# Textabschnitt
....

München (dpa) – Direkter Kontakt zu ihren Angehörigen ist für die abgeschotteten Profis beim Meisterturnier der Basketball-Bundesliga im Quarantäne-Hotel normalerweise streng verboten.
Der Erfolgszug von MHP Riesen Ludwigsburg bis ins Halbfinale wird für Coach John Patrick dennoch auch zur Familiensache: Die Teenager-Söhne Jacob und Johannes bekommen in München sein Vertrauen – und stehen erstmals auf dem Bundesliga-Parkett. «Es ist nicht so, dass er mich besonders behandelt, weil ich sein Sohn bin», berichtet der 16 Jahre alte Jacob über die Beziehung. «In der Halle bin ich Spieler und er ist der Trainer. Wenn das Training fertig ist, ist er mein Vater.»
Dabei sorgt besonders der jüngere Patrick-Sohn in München für Furore. In seinem erst zweiten Auftritt im Profiteam überhaupt erzielte der Guard als jüngster Spieler der Bundesliga-Geschichte seit elektronischer Datenerfassung Punkte, versenkte dabei gleich zwei Dreier und durfte beim Viertelfinal-Coup über den FC Bayern fast zwölf Minuten aufs Feld. Und auch beim 71:71 im Halbfinal-Hinspiel gegen ratiopharm Ulm um den ersten Endspiel-Einzug in der Geschichte des Clubs setzte John Patrick phasenweise auf den Youngster, der sich mit dem doppelt so alten Ex-Nationalspieler Per Günther duellierte.

....

# Angezeigte Daten
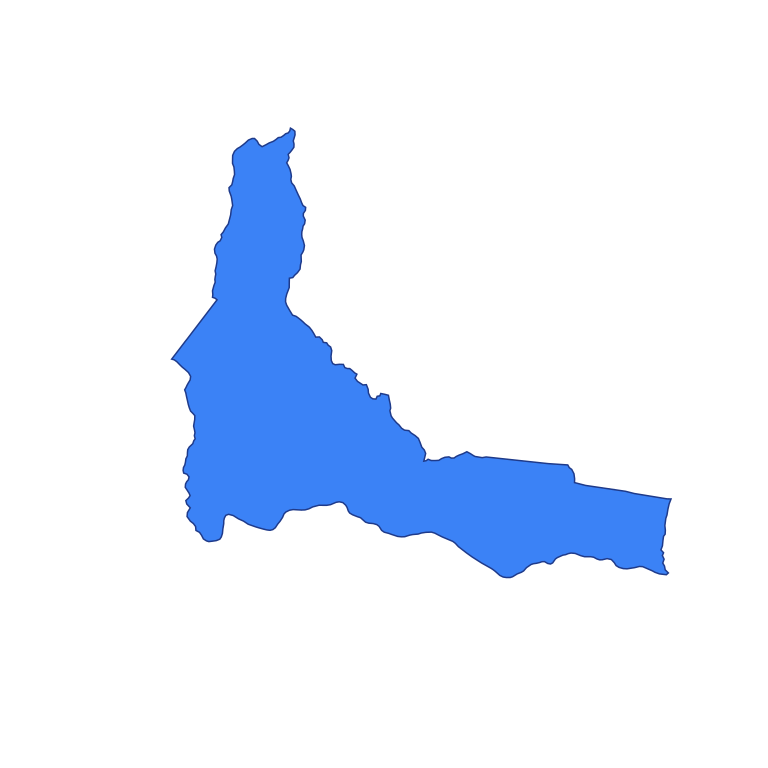 Araçatuba, São Paulo, Brazil (orthographic projection), rotated 160°
{"feature_id": "56859067B55105103100347", "entity_name": "Araçatuba", "entity_type": "district", "adm_level": 2, "iso_a3": "BRA", "parent_name": "Brazil", "parent_adm1": "São Paulo", "projection": "orthographic", "projection_center": [-50.576, -21.143], "detail": "fine", "context": "isolated", "style": "filled", "palette": "blue", "viewbox_px": 768, "rotation_deg": 160, "n_neighbors": 0, "source": "geoboundaries", "source_scale": "gbopen_adm2", "svg_char_len": 5391}
<svg xmlns="http://www.w3.org/2000/svg" viewBox="0 0 768 768"><g transform="rotate(160 384 384)"><path d="M602.5,295.8L599.0,295.0L595.2,294.2L591.4,294.3L589.2,295.9L586.9,298.9L585.0,302.9L582.4,307.5L581.3,310.4L579.7,312.8L577.5,314.7L574.6,314.7L570.7,312.0L566.8,307.0L562.9,303.2L559.6,298.7L553.4,293.6L551.0,291.8L547.1,289.0L543.9,286.9L541.1,285.5L538.3,285.2L535.3,286.1L531.7,288.8L528.6,290.6L525.0,293.3L522.4,296.1L519.9,297.3L516.0,297.7L512.4,297.1L504.7,293.8L501.2,292.7L497.3,292.4L493.0,292.9L490.0,292.6L486.5,292.3L481.8,290.5L479.3,289.6L475.5,288.9L469.4,289.2L466.3,288.6L463.2,286.6L461.4,283.2L460.9,280.5L461.0,277.0L460.4,274.5L458.3,271.9L454.5,268.5L451.8,266.4L450.3,263.6L448.6,260.5L446.0,258.5L441.8,256.5L438.8,254.3L437.3,251.9L436.3,247.3L434.5,244.7L432.5,243.3L430.5,241.9L428.5,240.2L423.3,236.1L419.8,234.4L416.7,233.4L411.6,233.2L408.4,232.7L405.8,232.0L403.2,231.3L399.9,231.2L395.4,230.3L390.1,228.6L387.3,226.5L384.9,223.9L381.6,220.4L373.1,212.5L371.5,210.0L369.7,205.7L364.2,197.0L360.3,191.3L353.5,182.4L346.7,174.5L345.1,172.4L343.7,170.2L340.6,164.5L338.1,161.9L335.2,160.3L331.6,159.0L329.1,158.9L323.7,160.0L319.3,160.1L316.7,160.6L312.9,162.7L307.5,164.1L304.9,164.0L302.2,163.4L298.9,163.0L296.4,163.0L293.9,162.2L291.6,159.4L289.1,157.9L286.7,158.2L282.7,161.0L280.4,161.6L274.5,162.0L271.6,161.5L269.0,161.6L266.1,161.2L262.3,159.4L257.7,155.3L254.6,153.1L249.0,151.1L246.2,149.5L243.8,146.8L241.5,145.0L239.1,144.2L234.1,143.6L230.4,141.3L228.7,137.3L228.0,134.0L225.9,131.3L222.3,128.7L218.8,127.2L211.2,125.7L206.4,125.2L203.4,123.9L199.8,120.5L195.7,116.6L193.8,114.4L190.2,111.4L183.9,108.2L181.4,109.2L183.3,113.2L182.7,117.0L183.3,120.4L180.7,123.6L181.1,127.6L179.0,129.8L180.5,133.4L177.7,136.7L175.3,141.7L173.4,145.3L171.2,146.7L169.6,150.4L168.5,154.9L165.1,161.4L162.9,164.1L160.0,169.3L157.0,173.9L153.6,177.8L157.4,179.3L176.3,189.9L186.3,195.5L193.8,200.6L229.2,219.7L238.7,226.2L237.3,229.7L236.2,234.7L236.8,239.5L238.5,242.0L239.0,245.1L256.9,253.0L276.3,262.5L313.0,280.5L316.9,281.2L320.8,283.4L323.3,284.8L324.9,286.7L326.7,289.1L329.3,292.0L333.7,291.5L337.7,291.5L340.9,291.2L343.4,290.5L346.0,291.3L347.9,293.3L351.8,294.3L355.5,294.2L358.6,293.5L362.2,294.6L365.9,296.0L368.3,298.2L370.6,297.5L373.0,297.9L370.7,301.3L368.6,304.5L368.7,308.2L370.1,311.7L370.1,316.9L370.3,321.1L372.4,324.9L375.2,328.6L376.6,331.7L380.5,333.6L382.6,336.4L383.9,340.4L385.5,343.3L386.6,346.2L387.7,349.1L388.2,351.6L387.6,356.9L386.0,359.0L385.0,363.0L384.5,367.0L383.7,371.9L386.7,374.0L390.3,376.2L391.9,374.3L394.6,374.8L396.7,372.6L399.6,373.9L401.3,376.2L401.7,380.8L400.7,384.5L400.8,389.4L404.1,390.3L408.0,395.5L409.2,399.4L406.1,402.5L407.7,404.4L409.5,407.9L410.9,410.2L413.2,411.1L415.2,412.8L415.5,416.3L419.0,417.7L423.3,418.8L425.2,420.7L425.5,424.1L424.3,428.2L421.7,433.2L421.5,437.0L423.2,439.6L423.8,442.3L426.8,443.9L426.9,446.7L428.6,450.3L432.1,451.4L432.7,455.4L433.4,458.9L434.7,462.9L437.6,467.5L438.8,470.0L440.1,472.4L442.0,475.5L443.5,477.7L446.4,480.0L447.5,485.5L448.5,491.5L448.4,494.9L447.1,498.1L444.6,501.8L440.1,507.0L438.9,510.2L437.8,513.1L436.7,515.8L433.3,515.2L430.9,516.7L427.3,518.2L423.6,520.7L421.7,524.6L419.8,527.4L418.8,530.6L417.8,533.6L415.3,535.6L413.5,537.5L411.4,541.3L410.9,545.9L410.9,549.9L410.2,552.6L409.1,555.2L407.4,557.6L406.1,560.0L403.8,561.7L402.0,565.0L402.4,569.4L401.4,571.9L398.5,574.0L397.2,576.8L399.1,579.4L399.4,582.6L399.4,586.5L399.9,591.2L400.3,596.4L400.6,600.8L402.0,604.6L401.6,608.1L400.0,610.8L399.4,613.6L398.9,617.7L399.3,622.0L399.8,625.1L397.6,627.0L395.9,629.0L395.5,632.6L393.0,633.8L390.7,635.2L387.7,637.3L386.5,640.3L386.1,643.5L384.3,645.9L382.4,648.5L381.3,652.0L382.7,654.4L384.4,656.4L386.0,654.0L388.2,652.7L390.9,652.8L393.2,651.9L396.3,651.1L399.1,651.7L401.9,650.7L405.0,649.9L409.5,649.8L413.0,649.2L417.4,648.7L419.6,652.0L420.1,655.6L421.7,659.0L424.0,659.8L428.0,659.6L432.0,657.9L435.2,656.8L438.3,655.9L441.3,655.4L444.9,653.8L448.0,650.6L449.2,647.6L450.9,643.1L450.8,639.3L451.8,635.2L452.8,631.9L455.4,628.7L456.9,626.1L458.9,623.2L462.5,621.5L463.4,618.3L463.4,615.8L463.4,612.7L463.9,609.5L465.2,603.4L467.9,600.1L470.3,595.3L473.2,591.1L475.6,587.6L479.5,585.0L483.2,581.7L486.0,580.1L486.3,577.2L489.0,574.6L491.7,574.0L494.5,572.1L497.2,568.7L498.1,564.7L497.6,561.6L498.0,558.5L499.6,555.1L501.6,551.7L504.0,548.1L504.5,544.8L506.0,542.3L507.2,540.0L507.8,537.4L510.3,534.5L513.3,530.2L514.3,526.5L515.5,524.1L513.4,522.4L512.1,520.2L546.0,498.5L553.6,493.6L556.4,491.9L558.4,490.6L575.0,480.0L572.8,478.4L571.0,475.7L569.3,471.9L567.8,468.8L566.0,465.8L563.8,461.6L563.1,457.3L564.8,454.1L567.3,452.1L569.5,450.2L571.4,448.3L573.3,446.7L573.3,443.4L573.8,440.2L574.4,435.4L574.9,431.7L575.1,428.2L575.0,424.7L573.5,421.4L572.6,419.0L574.0,415.4L575.9,412.1L577.3,409.6L577.8,405.7L578.3,402.8L579.9,400.3L580.2,397.1L582.2,395.7L584.1,393.3L588.5,391.4L590.9,389.4L592.1,386.9L593.4,383.7L595.8,381.4L597.3,378.5L598.9,376.0L601.0,374.1L602.3,371.6L602.7,368.8L600.0,366.6L599.0,363.4L600.6,360.9L602.8,359.7L604.7,357.9L606.1,354.9L605.3,351.6L604.5,348.0L604.4,345.4L606.7,343.7L610.1,342.2L610.4,338.7L608.4,333.9L612.7,330.4L614.4,326.8L612.9,321.4L610.8,318.0L609.8,314.5L610.8,310.7L608.1,307.7L607.2,304.3L606.7,300.2L604.5,297.3L602.5,295.8Z" fill="#3b82f6" stroke="#1e3a8a" stroke-width="1.5"/></g></svg>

....

# Aufgabenstellung
(1) Beantworte anhand des Textabschnitts folgende Fragen:
(a) Wie alt ist Jacob?
(b) Gegen welchen Club gelang Ludwigsburg der Viertelfinal-Coup?
(c) Mit welchem Ergebnis endete das Halbfinal-Hinspiel gegen ratiopharm Ulm?
(2) Nenne alle Basketball-Clubs, die im Textabschnitt vorkommen.
(3) Gib aus dem Textabschnitt die Stelle wortgetreu wieder, die mit den Worten „Dabei sorgt besonders“ beginnt und mit „Per Günther duellierte.“ endet.

# Antworten je Aufgabe
(1)
(a) Jacob ist 16 Jahre alt.
(b) Der Viertelfinal-Coup gelang gegen den FC Bayern.
(c) Das Halbfinal-Hinspiel endete 71:71.

(2) MHP Riesen Ludwigsburg, FC Bayern, ratiopharm Ulm

(3)
Dabei sorgt besonders der jüngere Patrick-Sohn in München für Furore. In seinem erst zweiten Auftritt im Profiteam überhaupt erzielte der Guard als jüngster Spieler der Bundesliga-Geschichte seit elektronischer Datenerfassung Punkte, versenkte dabei gleich zwei Dreier und durfte beim Viertelfinal-Coup über den FC Bayern fast zwölf Minuten aufs Feld. Und auch beim 71:71 im Halbfinal-Hinspiel gegen ratiopharm Ulm um den ersten Endspiel-Einzug in der Geschichte des Clubs setzte John Patrick phasenweise auf den Youngster, der sich mit dem doppelt so alten Ex-Nationalspieler Per Günther duellierte.